New Jersey’s Credit Card Mistake

written by I. Nelson Rose
2096

The New Jersey Casino Control Commission has just adopted a new rule that will allow casinos to accept credit and debit cards for the purchase of chips and slot tokens — at gaming tables!

Casinos in Nevada and elsewhere often have machines, usually near cashiers’ cages, to give players cash advances on their credit cards; the cash can then be used to buy chips.

But no other state allows players to buy slot tokens and chips directly at the table with credit cards.

The timing of this new rule could not have been worse.  The casino industry is entering the fight of its life:  The regulation was filed on August 23, 1996, three weeks after President Clinton signed the bill establishing the new National Gambling Impact Study Commission.

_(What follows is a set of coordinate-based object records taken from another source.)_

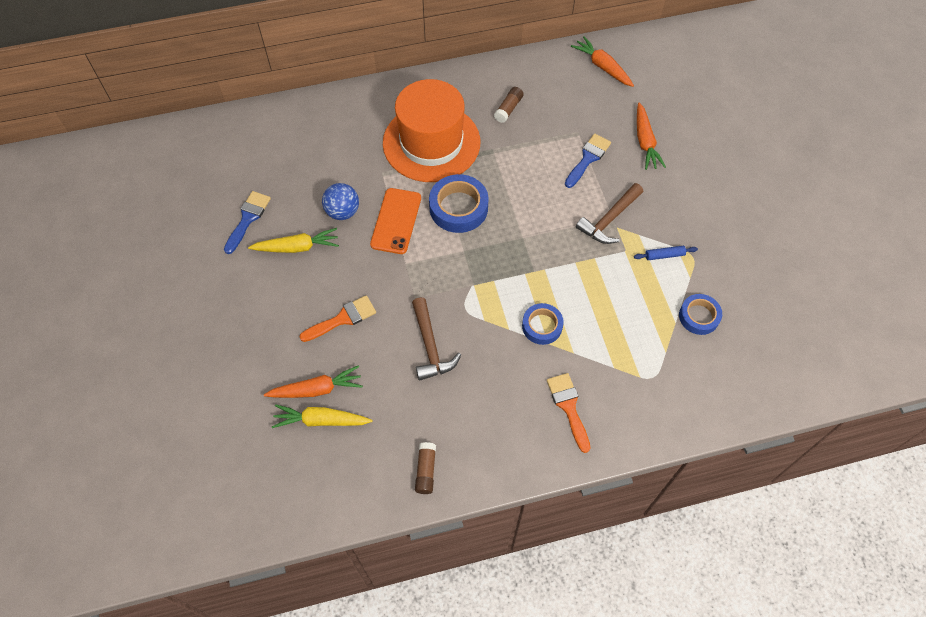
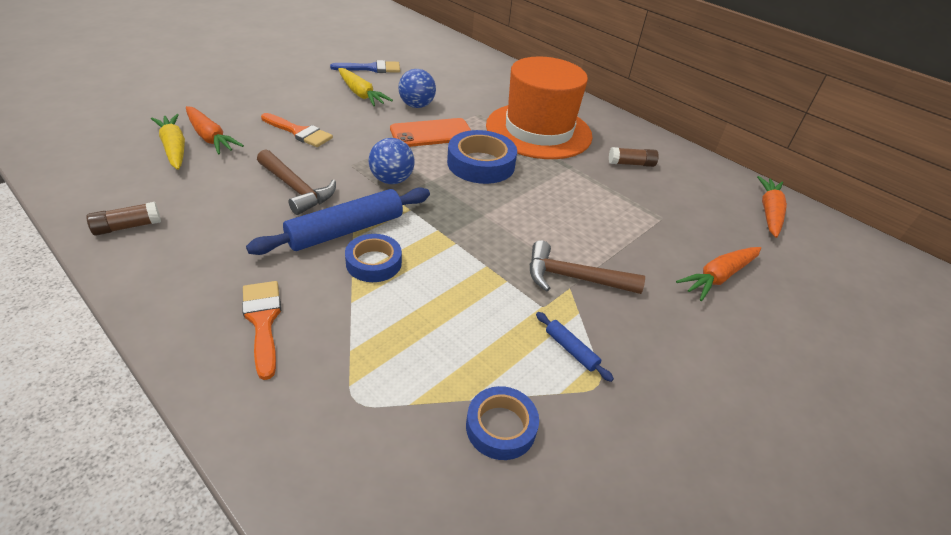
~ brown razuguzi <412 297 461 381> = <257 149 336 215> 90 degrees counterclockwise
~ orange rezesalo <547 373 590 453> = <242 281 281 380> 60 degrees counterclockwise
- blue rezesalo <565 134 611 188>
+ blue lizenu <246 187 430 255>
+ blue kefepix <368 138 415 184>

The specter of compulsive gambling has been haunting legalized gambling for decades, but has become a major issue with the explosive growth of riverboat and mountaintop casinos over the last five years.  Unlike tobacco executives, casino industry leaders, spearheaded by the American Gaming Association (“AGA”), have acknowledged that their product can be harmful.  Their approach has been to promote responsible gaming.

The new rule invites the kind of criticism expressed in an article run in the August 26, 1996, Wall Street Journal, entitled “Gamblers Take Easy Money in Casinos Without Leaving Their Seats or Slots”:  “A losing streak clean you out at the blackjack table?  Don’t walk away.  At casinos here, you’ll soon be able to whip out a credit or ATM card and buy more chips without leaving the table.”

For the short-term, the impact of the new rule will probably be minimal, because procedures for delivering chips for credit cards are so time-consuming.  But once systems are simplified, buying chips with a card will eliminate the cooling-off period that now exists when a patron has lost all he had.  And while a debit card can “only” wipe out gamblers’ checking accounts, credit cards can destroy their lives.

The wisdom of the regulation was raised at the recent International Association of Gaming Attorneys conference in Monte Carlo.  The session’s moderator, Bud Hicks, one of Nevada’s most experienced gaming lawyers, asked whether this new rule shows the casino industry has a tendency “to shoot itself in the foot.”

Mickey Brown, President and CEO of Foxwoods, replied, “I strongly resisted” the number of times this proposal was presented to that tribal casino.  He added, “The use of credit cards is a national illness.”  For casinos, table credit card play would be “digging our own grave.”

The other panelist, AGA President Frank Fahrenkoph, described the public relations problem.  “An estimated 10 million are already addicted to the use of credit cards,” he said.  This new rule has “taken two problem areas and lumped them together.”

The regulations itself is of questionable legality.  A court could decide that the Commission did not have the legal power to make this broad change in the state’s laws.

The Casino Control Act lays out procedures for the extension of credit in great detail.  Only the New Jersey Legislature and Governor have the power to change the Act.

They did amend the Act in 1993 to permit the Commission to authorize casino patrons to obtain chips by credit card.  But they never changed the statute’s conflicting language that all credit be in the form of written checks that are deposited or redeemed.  The Legislature certainly never expressly voted to broaden the extension of casino credit to include the use of credit cards at blackjack and craps tables.

This would be a major change in public policy.  As the New Jersey Superior Court wrote in a 1988 decision, “Prior to the passage of the act, there was strong resistance to allowing credit to patrons at all.”  A compromise was reached, requiring that all casino credit be markers and all transactions be conducted “within the well-fortified and highly monitored confines of the cashiers’ cage.”

In 1981, the Court refused to allow a casino to recover $1,500 in credit extended to a player, because the casino had not complied with the “strict conditions for advancing credit.”  The Court, citing a report from the Governor’s Staff Policy Group on Casino Gambling, declared “ready, unlimited credit can have a ‘pernicious effect’ upon the compulsive or imprudent player.”

Limiting the means and places where chips can be bought on credit helps prevents skimming and fraud.  Most importantly, it makes it difficult for a losing gambler to go out of control in a single session.

The argument has been made that compulsive gamblers will always find ways to get the money to bet.  That may be true, but getting a loan takes time and effort.

Envision someone with five credit cards, each with a $10,000 line of credit.  In New Jersey, that player will be able to run card after card to its limit, losing $50,000 in a single session, without a question being asked.

Could that same player have borrowed $50,000 in cash?  Probably, given sufficient time and motivation.

But imagine telling a bank loan officer that you need $50,000 to gamble in an Atlantic City casino.